The German language could provide a single word for this unifying concept,
Gesamtkunstwerk
, and Wagner described the ideal art work of the future (
Gesamtwerk der Zukunft
) (1849). His view is ambitious and universal. He wants to add to the “three purely human arts” (music, poetry, dance) “the ancillary aids of drama” (architecture, sculpture, painting).
Oper und Drama
(Opera and Drama) in 1851 elaborated his art ideal. “It is a very remarkable work,” he recalled to Cosima, “and I was very excited when I wrote it, for it is without a predecessor in the history of art, and I was really aiming at a target no one could see.” Fanatic in pursuit of his idea, he prescribed a “radical” water cure for himself and friends, and a “fire cure” for mankind, which started with setting fire to Paris to serve as a beacon. “How much better we shall be after this fire cure!”

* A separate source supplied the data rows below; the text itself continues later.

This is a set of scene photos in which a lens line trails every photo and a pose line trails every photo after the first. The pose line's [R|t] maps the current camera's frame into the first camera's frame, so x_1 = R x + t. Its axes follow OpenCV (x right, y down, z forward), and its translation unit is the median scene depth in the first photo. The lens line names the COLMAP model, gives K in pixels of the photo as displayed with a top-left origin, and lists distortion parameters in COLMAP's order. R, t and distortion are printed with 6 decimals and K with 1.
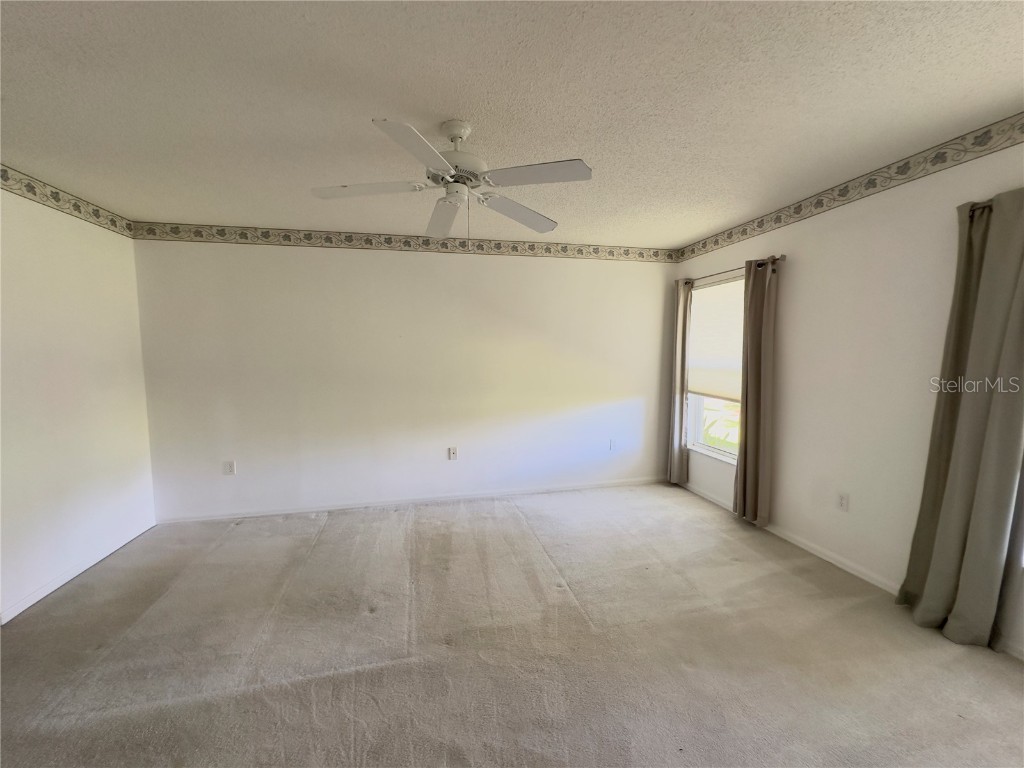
lens RADIAL K [[415.8, 0, 508.1], [0, 415.8, 382.9], [0, 0, 1]] dist [-0.002319, -0.001062]
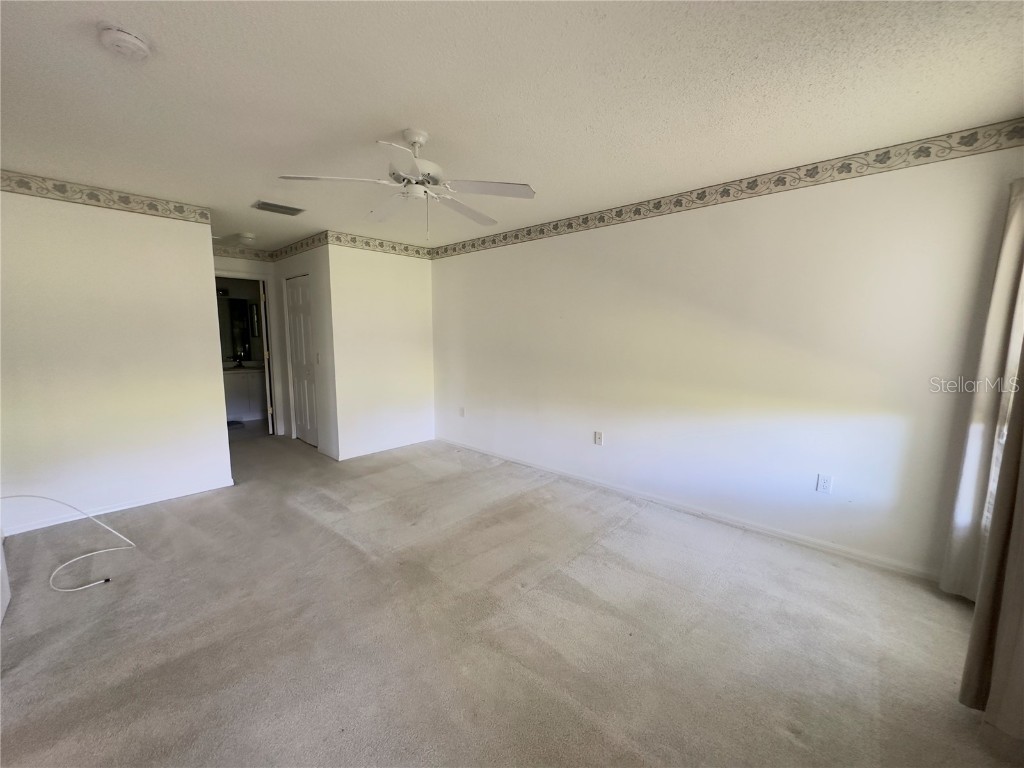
lens RADIAL K [[415.8, 0, 511.5], [0, 415.8, 381.2], [0, 0, 1]] dist [-0.002319, -0.001062]
pose [[0.568723, 0.108058, -0.815400, 0.622632], [-0.068169, 0.994115, 0.084196, -0.035956], [0.819700, 0.007701, 0.572742, 0.328856]]
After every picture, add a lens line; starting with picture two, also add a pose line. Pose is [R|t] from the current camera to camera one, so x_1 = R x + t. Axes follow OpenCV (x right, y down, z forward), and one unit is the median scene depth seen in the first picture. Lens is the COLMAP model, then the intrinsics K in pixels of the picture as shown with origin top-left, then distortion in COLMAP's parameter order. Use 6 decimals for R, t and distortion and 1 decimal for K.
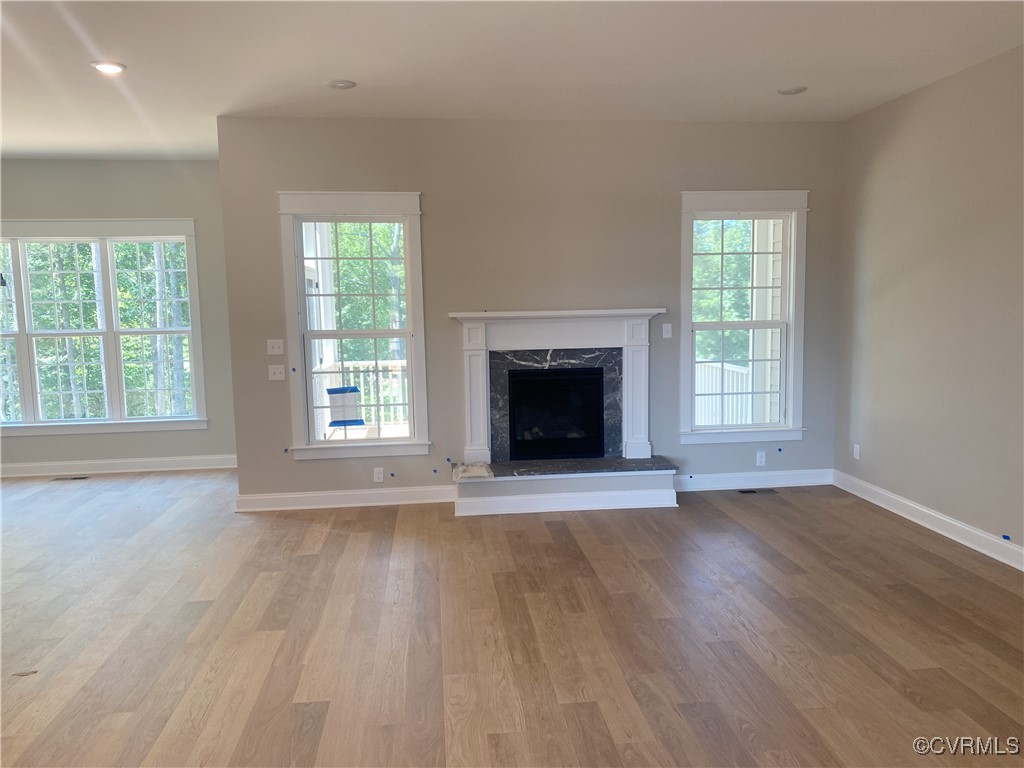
lens RADIAL K [[783.1, 0, 514.3], [0, 783.1, 391.7], [0, 0, 1]] dist [0.057168, -0.058050]
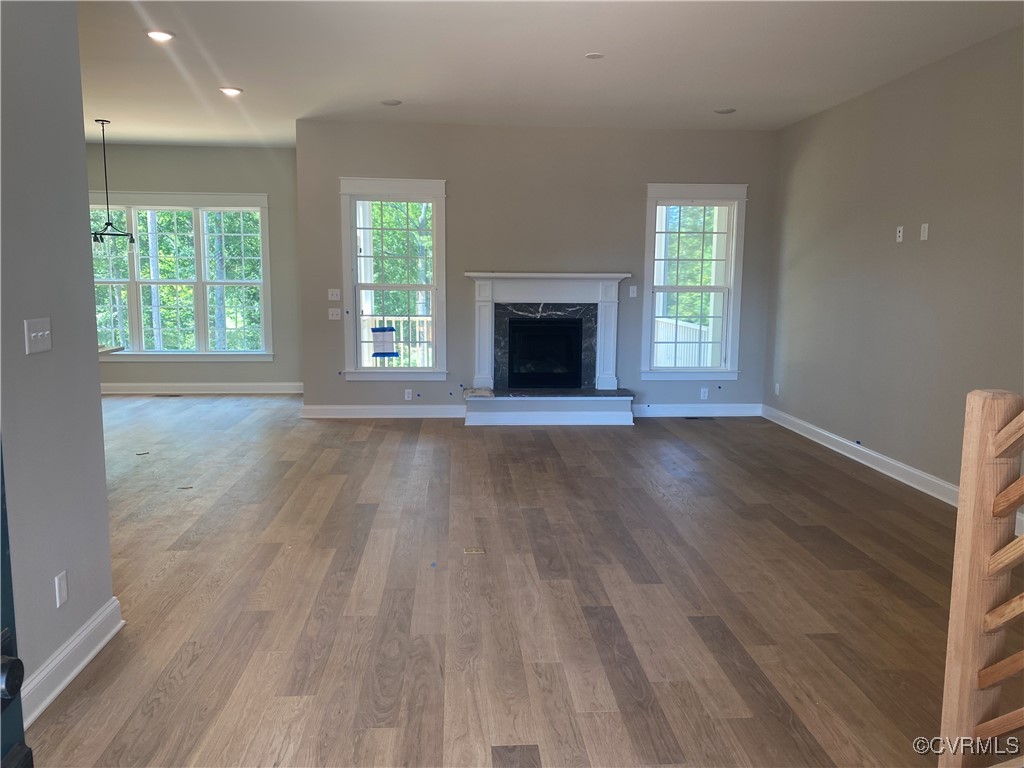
lens RADIAL K [[783.1, 0, 515.5], [0, 783.1, 381.4], [0, 0, 1]] dist [0.057168, -0.058050]
pose [[0.999146, 0.031209, -0.027097, 0.042944], [-0.030671, 0.999329, 0.020042, 0.053149], [0.027704, -0.019194, 0.999432, -0.316347]]
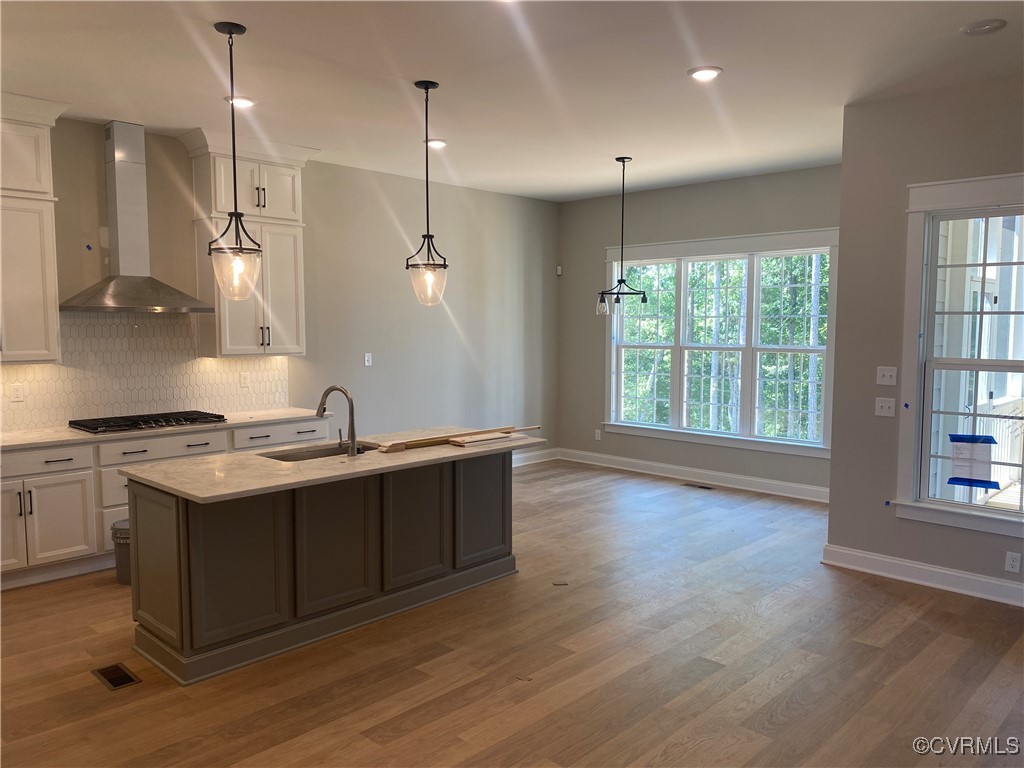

The dogma he now expounded was carefully developed, analytical, historical,
and full of examples. Through it all runs his effort to reconcile word and music, in a new all-encompassing art form. In Part One, “Opera and the Essence of Music,” Wagner focused on the cardinal weakness of all opera before his time. “A means of expression (music) has been made the object; and … the object of expression (drama) has been made the means.” Gluck’s reform, “the revolt of the composer against the singer,” aimed to rescue opera from singers trying to show off. Mozart was indifferent to the words of the libretto and “all he did was to pour the fiery stream of his music into the operatic forms, developing their musical possibilities to the utmost.” But the drama was still only an excuse for the music. “Up to now this melody has been merely song-melody.” Then Beethoven discovered and developed a new more expressive kind of instrumental melody. “In his grandest work,” the Choral Symphony, finding the “absolute-musical,” the “instrumental language,” inadequate to his message he “at last felt the necessity of throwing himself into the arms of the poet” to clarify the meanings of his melody. Wagner went on with his customary extravagance, “The organism of music is capable of bearing living melody only when fructified by the poet’s thought. Music is the female, destined to bring forth—the poet being the real generator; and music reached the very peak of madness when it aspired not only to bear but also to beget.”

Moving on to “The Drama and the Essence of Dramatic Poetry,” Wagner described the unified art work of the future. It will not be a mere mixture of the arts, not merely “reading a romance by Goethe in a picture gallery adorned with statues, during the performance of a Beethoven symphony,” but a merging of all arts into a new form. Drama, till now drawn from romance and Greek drama, has been “an appeal to understanding, not to feeling.” The future must “return from understanding to feeling.” The poet-dramatist must rise above the drab “commonplaces, intrigues, etc., things which modern comedy and drama without music are far more successful in presenting” to “the holy spirit of poetry as it comes down to us in the sagas and legends of past ages.” This required a new collaboration of word-language and tone-language. Poetry, which has mistakenly become only the medium for “understanding,” must be recalled to be the medium of feeling. “The inner man’s most primitive medium of utterance,” “the first emotional language of mankind,” was a language of melody consisting only of vowels. It acquired rhythm by adding gestures. By adding consonants this primitive tone-language became a full-fledged word-language. And when common consonants were grouped together in different words they helped produce a coherent mental picture by alliteration (
Stabreim
) and made poetry the vehicle of understanding. “Feeling sought refuge from an absolute speech of this intellectual kind and sought it in that absolute tone-language which constitutes our music of the present day.”